[Saved entries]
'''

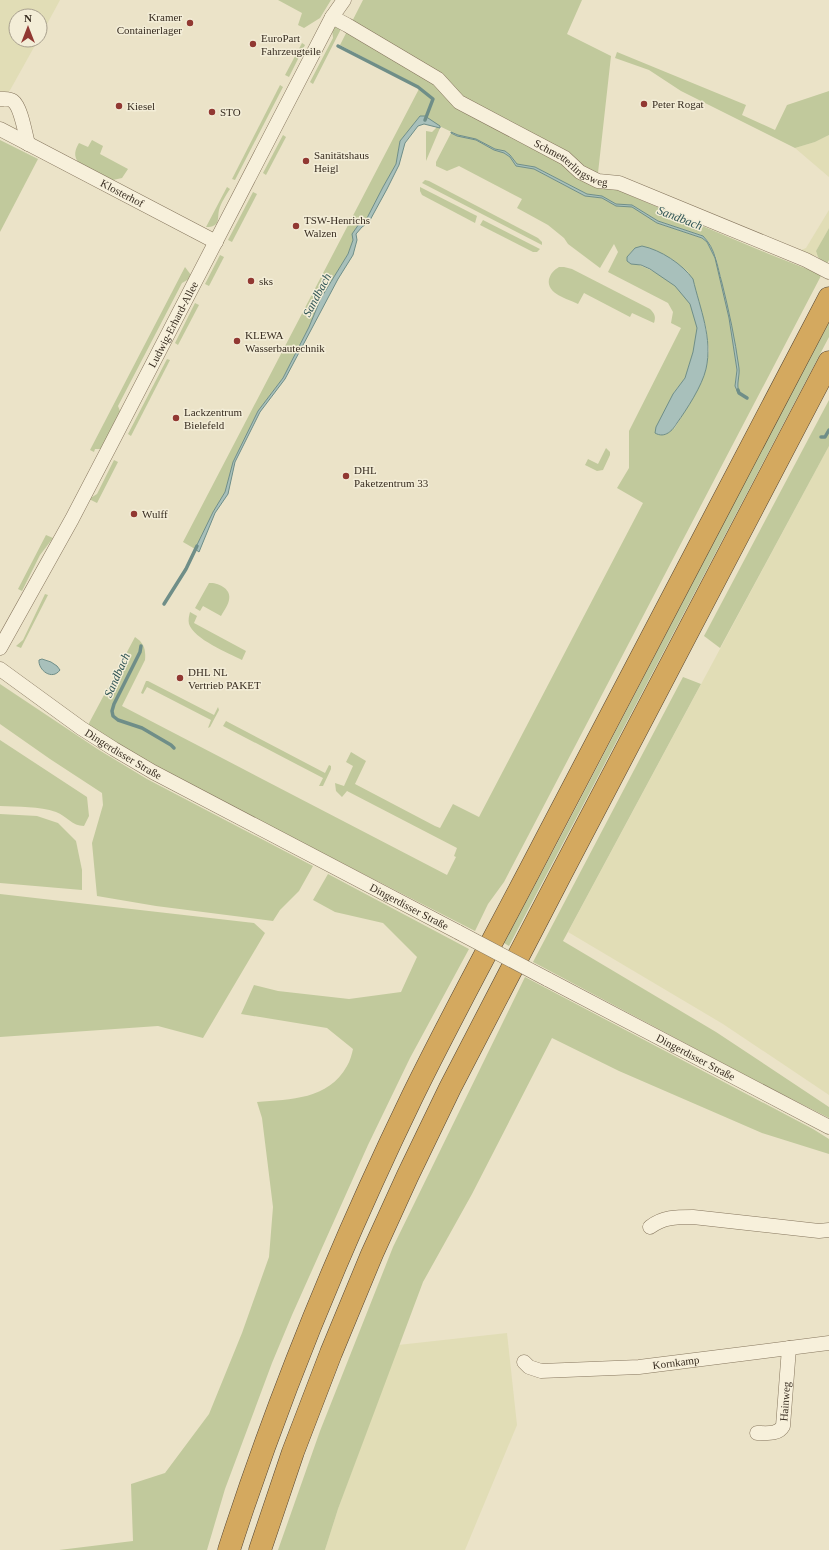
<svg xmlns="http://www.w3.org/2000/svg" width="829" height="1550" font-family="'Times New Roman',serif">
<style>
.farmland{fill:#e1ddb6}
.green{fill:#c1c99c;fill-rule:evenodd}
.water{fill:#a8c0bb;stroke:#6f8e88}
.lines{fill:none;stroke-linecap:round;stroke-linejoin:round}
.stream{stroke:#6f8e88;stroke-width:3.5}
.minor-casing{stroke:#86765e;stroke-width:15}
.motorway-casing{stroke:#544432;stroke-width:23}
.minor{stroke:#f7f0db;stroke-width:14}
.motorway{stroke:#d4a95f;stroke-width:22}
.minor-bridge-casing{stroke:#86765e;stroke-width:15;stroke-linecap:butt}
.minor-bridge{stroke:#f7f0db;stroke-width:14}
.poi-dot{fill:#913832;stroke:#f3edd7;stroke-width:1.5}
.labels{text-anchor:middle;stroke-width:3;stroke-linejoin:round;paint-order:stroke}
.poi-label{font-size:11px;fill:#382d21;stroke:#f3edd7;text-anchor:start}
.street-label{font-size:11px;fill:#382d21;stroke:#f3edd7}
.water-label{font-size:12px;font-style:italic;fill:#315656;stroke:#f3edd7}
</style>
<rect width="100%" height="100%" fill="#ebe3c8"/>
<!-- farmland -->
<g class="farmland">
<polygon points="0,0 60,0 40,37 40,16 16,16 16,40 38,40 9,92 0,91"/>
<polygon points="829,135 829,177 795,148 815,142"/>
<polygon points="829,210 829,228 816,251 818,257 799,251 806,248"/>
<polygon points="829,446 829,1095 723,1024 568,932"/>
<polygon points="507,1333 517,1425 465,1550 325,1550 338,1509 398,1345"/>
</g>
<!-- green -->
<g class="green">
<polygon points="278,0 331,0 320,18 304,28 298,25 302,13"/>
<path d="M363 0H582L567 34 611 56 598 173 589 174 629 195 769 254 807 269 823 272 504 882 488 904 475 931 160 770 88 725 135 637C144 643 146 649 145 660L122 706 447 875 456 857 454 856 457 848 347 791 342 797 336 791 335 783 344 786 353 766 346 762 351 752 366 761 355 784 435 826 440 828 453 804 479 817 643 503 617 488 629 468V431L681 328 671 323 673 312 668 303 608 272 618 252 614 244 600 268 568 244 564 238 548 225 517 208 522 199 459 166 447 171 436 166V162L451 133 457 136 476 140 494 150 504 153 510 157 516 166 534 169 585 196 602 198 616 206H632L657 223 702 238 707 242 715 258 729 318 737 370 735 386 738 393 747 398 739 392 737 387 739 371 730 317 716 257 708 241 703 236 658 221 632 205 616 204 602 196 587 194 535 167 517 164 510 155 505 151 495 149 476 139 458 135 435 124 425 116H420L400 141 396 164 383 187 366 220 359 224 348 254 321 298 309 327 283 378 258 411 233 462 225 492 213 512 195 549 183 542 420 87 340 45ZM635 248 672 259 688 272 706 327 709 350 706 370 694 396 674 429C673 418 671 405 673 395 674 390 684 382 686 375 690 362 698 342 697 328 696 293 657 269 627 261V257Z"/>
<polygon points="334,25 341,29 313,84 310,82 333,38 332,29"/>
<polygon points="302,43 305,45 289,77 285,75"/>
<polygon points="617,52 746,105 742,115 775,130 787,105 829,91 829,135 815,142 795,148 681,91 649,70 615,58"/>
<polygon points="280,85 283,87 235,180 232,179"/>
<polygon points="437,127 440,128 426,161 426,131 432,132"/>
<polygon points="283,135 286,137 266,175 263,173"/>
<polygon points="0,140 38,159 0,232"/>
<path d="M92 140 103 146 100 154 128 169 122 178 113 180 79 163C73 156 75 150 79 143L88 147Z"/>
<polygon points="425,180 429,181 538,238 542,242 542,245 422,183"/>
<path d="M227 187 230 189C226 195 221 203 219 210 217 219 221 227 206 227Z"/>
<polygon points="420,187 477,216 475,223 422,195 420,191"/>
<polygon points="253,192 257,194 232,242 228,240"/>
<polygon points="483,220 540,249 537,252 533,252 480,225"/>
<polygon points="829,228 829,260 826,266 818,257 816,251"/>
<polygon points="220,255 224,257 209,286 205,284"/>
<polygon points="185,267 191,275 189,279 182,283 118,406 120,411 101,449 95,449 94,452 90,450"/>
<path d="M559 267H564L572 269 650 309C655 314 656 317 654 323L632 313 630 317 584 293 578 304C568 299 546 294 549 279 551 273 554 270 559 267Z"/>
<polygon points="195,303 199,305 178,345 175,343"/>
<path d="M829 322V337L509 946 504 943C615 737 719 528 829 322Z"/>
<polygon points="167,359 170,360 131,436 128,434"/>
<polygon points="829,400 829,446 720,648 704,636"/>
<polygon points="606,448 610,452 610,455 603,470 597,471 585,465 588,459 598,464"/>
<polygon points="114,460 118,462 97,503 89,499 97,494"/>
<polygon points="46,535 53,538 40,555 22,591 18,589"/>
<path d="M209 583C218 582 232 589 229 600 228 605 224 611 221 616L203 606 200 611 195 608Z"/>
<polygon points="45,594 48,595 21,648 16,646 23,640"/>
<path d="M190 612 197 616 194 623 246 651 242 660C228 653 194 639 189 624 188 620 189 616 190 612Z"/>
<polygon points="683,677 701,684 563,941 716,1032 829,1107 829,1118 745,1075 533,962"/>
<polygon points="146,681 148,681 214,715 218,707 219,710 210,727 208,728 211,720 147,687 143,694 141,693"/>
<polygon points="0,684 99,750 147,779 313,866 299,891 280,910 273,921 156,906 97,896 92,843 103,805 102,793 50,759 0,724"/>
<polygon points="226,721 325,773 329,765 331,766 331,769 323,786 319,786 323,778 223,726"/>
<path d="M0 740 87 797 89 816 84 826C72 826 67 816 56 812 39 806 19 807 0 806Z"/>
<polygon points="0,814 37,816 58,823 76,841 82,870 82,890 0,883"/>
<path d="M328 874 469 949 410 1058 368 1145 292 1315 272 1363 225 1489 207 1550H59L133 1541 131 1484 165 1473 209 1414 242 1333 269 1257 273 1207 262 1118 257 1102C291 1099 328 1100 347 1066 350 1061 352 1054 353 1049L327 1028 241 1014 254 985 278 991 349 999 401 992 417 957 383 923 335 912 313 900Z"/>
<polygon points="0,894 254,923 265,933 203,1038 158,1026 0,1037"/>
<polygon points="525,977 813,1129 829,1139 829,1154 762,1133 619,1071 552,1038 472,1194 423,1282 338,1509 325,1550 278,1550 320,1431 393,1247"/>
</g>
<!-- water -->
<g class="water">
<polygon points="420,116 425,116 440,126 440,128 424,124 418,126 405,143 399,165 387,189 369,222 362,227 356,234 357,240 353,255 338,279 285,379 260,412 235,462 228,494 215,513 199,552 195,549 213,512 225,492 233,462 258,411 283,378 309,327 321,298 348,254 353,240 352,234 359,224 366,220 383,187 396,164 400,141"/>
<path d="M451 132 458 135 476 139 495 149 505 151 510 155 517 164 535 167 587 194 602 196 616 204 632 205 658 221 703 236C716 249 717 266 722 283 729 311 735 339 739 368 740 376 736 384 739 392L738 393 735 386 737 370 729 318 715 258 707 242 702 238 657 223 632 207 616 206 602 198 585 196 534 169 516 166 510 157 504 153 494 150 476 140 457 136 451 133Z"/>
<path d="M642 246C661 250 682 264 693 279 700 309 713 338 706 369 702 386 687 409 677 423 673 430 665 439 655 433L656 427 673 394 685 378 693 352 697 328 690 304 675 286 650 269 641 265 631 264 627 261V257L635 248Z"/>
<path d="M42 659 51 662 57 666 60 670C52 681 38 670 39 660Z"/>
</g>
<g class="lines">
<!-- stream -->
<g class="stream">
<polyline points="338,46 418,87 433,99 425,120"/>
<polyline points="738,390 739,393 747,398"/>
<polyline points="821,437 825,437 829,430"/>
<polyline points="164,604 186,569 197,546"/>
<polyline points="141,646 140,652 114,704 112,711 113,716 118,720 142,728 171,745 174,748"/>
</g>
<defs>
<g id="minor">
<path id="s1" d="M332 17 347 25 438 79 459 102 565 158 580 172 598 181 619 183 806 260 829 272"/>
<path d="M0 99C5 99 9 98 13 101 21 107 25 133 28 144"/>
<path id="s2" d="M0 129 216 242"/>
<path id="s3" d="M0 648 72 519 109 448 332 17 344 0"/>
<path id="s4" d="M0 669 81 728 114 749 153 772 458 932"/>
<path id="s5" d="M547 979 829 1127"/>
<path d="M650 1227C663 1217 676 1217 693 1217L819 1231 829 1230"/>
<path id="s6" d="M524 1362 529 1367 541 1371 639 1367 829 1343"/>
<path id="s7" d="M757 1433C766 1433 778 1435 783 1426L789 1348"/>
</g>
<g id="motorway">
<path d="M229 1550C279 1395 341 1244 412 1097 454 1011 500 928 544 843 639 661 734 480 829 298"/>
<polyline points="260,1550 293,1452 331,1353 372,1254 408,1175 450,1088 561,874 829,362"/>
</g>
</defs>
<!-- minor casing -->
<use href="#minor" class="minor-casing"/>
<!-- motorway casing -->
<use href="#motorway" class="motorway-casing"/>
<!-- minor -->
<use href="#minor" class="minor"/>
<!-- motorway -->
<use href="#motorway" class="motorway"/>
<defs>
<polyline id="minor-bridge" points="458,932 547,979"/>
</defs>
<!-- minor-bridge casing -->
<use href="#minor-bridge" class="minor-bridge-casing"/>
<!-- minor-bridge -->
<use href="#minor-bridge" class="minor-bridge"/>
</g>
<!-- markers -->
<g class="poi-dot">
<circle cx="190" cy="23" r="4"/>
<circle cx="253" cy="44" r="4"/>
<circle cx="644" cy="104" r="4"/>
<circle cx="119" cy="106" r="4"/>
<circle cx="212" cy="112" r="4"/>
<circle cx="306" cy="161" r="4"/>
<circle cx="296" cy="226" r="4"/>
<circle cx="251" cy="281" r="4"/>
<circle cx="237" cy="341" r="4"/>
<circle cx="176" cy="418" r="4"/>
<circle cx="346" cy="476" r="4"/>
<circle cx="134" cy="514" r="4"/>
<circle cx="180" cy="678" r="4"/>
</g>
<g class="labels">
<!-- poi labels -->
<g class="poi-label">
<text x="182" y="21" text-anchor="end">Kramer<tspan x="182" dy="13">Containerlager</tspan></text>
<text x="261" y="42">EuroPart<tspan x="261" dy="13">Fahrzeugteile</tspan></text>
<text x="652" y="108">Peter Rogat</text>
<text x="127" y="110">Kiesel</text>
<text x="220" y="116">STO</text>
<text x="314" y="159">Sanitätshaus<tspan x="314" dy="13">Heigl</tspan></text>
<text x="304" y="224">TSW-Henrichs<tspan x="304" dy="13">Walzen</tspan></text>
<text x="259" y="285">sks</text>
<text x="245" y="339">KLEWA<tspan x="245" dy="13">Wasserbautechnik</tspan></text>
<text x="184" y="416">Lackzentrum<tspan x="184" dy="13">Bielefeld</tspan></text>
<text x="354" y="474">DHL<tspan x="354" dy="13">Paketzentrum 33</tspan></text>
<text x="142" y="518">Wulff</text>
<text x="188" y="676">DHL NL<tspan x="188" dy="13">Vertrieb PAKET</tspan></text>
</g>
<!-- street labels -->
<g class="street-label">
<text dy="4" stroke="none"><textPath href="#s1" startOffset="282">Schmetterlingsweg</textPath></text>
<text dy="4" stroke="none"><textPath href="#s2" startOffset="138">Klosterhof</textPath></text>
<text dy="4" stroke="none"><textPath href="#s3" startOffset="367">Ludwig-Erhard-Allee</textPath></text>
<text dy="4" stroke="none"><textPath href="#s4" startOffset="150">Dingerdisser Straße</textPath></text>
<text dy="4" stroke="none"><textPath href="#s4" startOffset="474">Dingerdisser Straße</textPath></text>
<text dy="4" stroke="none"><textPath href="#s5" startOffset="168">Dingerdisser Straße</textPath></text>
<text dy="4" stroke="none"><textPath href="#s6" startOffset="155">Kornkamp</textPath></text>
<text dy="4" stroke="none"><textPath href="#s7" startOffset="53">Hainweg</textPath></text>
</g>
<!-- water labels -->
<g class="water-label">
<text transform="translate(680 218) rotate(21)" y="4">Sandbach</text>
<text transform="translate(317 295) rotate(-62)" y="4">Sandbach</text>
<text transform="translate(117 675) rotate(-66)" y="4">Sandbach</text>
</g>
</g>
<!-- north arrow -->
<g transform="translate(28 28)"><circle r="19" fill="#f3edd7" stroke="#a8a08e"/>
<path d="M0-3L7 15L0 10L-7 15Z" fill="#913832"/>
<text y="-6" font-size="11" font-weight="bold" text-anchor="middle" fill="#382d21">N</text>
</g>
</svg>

'''

## TASK OBJECTIVE
Scan the data, and report each line that uses the word "middle".

## SOLVED EXERCISE
.labels{text-anchor:middle;stroke-width:3;stroke-linejoin:round;paint-order:stroke}
<text y="-6" font-size="11" font-weight="bold" text-anchor="middle" fill="#382d21">N</text>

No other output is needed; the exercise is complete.